Le livre-miroir qui évoque explicitement des situations du quotidien facilite l’entrée des enfants et des adolescents dans leur univers socioculturel et dans le monde de la vie.
La vie en société
Ce sont parfois des petits riens, ceux-là qui forment le tissu de chaque jour : une dispute à l’école, des vêtements difficiles à porter parce qu’on vient d’en hériter de son frère ou de sa sœur, un anniversaire oublié. Mais ce sont aussi des thèmes plus graves, traités parfois avec beaucoup d’humour : les premiers émois de l’amour, la maladie, la mort, une rupture, la rébellion contre la pression sociale, la place du leader, l’injustice ou l’abus de pouvoir.
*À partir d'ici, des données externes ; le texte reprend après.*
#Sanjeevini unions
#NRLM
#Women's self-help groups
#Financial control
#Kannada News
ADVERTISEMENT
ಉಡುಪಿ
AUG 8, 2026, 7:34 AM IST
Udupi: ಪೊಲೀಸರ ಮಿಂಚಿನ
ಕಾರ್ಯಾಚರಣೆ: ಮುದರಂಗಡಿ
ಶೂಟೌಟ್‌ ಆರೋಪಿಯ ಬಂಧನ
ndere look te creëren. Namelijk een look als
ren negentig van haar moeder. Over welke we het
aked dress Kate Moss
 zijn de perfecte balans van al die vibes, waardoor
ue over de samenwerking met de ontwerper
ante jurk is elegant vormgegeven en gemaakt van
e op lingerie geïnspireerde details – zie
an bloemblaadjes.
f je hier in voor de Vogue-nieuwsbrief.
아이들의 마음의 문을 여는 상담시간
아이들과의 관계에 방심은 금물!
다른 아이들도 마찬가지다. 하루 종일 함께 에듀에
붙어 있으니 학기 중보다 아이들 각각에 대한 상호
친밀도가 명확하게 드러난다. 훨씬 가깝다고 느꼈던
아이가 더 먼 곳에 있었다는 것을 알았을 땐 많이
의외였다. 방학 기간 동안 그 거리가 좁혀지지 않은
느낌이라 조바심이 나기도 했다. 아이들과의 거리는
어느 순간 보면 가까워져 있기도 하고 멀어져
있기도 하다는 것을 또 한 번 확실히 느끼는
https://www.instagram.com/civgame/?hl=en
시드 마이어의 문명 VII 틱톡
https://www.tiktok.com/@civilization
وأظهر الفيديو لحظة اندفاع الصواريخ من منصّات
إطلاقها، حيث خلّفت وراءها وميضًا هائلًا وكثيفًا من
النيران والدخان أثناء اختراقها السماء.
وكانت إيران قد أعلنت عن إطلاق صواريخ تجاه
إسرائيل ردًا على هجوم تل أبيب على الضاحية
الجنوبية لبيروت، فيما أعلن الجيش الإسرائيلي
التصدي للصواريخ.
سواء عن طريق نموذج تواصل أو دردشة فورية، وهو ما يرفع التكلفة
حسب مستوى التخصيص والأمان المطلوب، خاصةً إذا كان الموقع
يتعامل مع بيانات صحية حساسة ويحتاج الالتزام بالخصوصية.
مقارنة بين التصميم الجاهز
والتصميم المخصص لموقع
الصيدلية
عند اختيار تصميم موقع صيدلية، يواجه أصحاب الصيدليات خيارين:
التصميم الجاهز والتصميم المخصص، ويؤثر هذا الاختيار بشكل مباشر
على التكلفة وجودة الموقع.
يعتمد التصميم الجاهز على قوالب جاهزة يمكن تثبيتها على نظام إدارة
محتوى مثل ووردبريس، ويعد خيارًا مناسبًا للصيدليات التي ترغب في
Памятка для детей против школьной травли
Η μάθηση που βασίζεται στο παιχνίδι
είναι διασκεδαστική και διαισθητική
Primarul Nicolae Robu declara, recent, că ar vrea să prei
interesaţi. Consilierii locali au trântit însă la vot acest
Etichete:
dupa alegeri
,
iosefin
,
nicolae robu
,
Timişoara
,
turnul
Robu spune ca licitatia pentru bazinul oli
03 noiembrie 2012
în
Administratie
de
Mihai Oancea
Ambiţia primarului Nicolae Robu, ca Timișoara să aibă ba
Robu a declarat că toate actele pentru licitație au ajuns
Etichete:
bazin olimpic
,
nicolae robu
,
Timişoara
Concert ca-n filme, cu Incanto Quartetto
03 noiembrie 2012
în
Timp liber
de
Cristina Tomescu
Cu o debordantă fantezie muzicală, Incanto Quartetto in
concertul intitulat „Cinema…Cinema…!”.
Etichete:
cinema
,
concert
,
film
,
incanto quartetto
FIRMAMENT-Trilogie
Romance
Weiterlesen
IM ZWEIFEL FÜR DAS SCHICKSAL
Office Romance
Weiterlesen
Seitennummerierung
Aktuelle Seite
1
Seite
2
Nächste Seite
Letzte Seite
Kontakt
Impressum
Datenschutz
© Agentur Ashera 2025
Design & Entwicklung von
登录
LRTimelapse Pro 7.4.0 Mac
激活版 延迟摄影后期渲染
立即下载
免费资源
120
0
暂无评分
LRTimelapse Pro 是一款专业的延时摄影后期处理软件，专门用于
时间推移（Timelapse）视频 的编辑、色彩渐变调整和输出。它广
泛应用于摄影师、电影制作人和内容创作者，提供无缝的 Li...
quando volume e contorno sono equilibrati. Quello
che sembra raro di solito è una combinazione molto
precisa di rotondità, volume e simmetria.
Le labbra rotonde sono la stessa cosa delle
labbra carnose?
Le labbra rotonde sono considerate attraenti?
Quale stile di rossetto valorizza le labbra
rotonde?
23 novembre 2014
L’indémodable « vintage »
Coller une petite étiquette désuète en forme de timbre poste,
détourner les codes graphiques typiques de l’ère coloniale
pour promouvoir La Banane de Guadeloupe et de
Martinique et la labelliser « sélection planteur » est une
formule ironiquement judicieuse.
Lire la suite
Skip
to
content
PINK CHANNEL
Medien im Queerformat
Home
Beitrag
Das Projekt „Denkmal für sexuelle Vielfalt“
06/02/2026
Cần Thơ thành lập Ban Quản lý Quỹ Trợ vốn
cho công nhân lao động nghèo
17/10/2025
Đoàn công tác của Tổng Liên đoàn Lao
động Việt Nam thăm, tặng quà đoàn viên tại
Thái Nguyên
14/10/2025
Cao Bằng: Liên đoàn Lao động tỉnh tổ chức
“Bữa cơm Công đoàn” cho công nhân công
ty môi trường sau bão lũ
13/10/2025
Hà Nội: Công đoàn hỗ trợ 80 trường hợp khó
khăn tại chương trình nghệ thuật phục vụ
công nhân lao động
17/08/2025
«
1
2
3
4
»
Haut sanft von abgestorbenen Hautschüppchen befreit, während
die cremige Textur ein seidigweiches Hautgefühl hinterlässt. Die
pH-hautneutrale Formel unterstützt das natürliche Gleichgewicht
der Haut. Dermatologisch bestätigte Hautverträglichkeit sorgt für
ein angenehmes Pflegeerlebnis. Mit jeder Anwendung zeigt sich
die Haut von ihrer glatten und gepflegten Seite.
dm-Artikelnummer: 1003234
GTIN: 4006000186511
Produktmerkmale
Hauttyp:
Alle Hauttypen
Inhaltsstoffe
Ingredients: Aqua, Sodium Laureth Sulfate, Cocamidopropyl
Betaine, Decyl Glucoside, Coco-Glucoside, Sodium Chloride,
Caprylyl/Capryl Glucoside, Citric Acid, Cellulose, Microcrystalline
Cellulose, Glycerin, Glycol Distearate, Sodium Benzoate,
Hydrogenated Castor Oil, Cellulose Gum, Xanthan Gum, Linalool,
Le livre délie les langues, qu’il serve de point de départ en école maternelle à l’entretien familier ou qu’il nourrisse les discussions d’ados. Ici chacun a quelque chose de semblable ou connaît quelqu’un qui est dans le cas !
Changer le monde
La littérature de jeunesse, en adoptant des points de vue d’enfant, se permet parfois des audaces. Il lui arrive de remettre le monde des adultes en question ! Fifi Brindacier fait aujourd’hui figure de classique, mais l’héroïne d’Astrid Lindgren ne s’est pas imposée d’emblée. Des pédagogues sérieux ont tenté de faire interdire le roman, apologie de la liberté de l’enfant qui ose s’en prendre par le rire et l’imagination à des institutions aussi sacrées que l’école ou la police. L’édition française a censuré l’ouvrage pendant près de cinquante ans3. Et Fifi n’est pas seule, Lucie la petite taupe de Michèle Daufresne n’accepte pas de se soumettre aux habitudes de vie souterraine préconisées par les vieilles taupes qui maintiennent les lois ancestrales. Lucie veut vivre dans la lumière, « devenir explorateur, peut-être clown ou acrobate »4.
En refusant les modèles imposés, les rôles appris, les destins figés, la répétition de l’Histoire, la littérature de jeunesse propose des aventures et des réflexions où s’invente la vie. En lisant, les certitudes basculent. La lecture, c’est aussi un projet politique voire un combat, se mettre au service de la construction d’un monde plus juste et plus fraternel où chacun trouverait sa place… et sa maison5.
Michel Defourny

Michel Defourny est spécialiste de la littérature de la jeunesse qu'il enseigne à l'Université de Liège. Il a créé le Fonds Michel Defourny.
Publié avec l'aimable autorisation du Ligueur
2 Extrait de Pipers at the gate of down, par Jonathan Cott, Mc Graw-Hill Peperbacks, New-York, 1985, p.43.
3 La première traduction intégrale en français de Fifi Brindacier d’Astrid Lindgren (1946) n’est parue qu’en 1995
4 Noémie la nuit, par Michèle Daufresne, Editions des femmes, Paris, 1982.
5 La maison, par Zakarya Tamer et Mohieddine al-Labbad, Editions Dâr al-Fata al’-Arabi, s.d., Prix du plus beau livre arabe, Foire du livre de Beyrouth.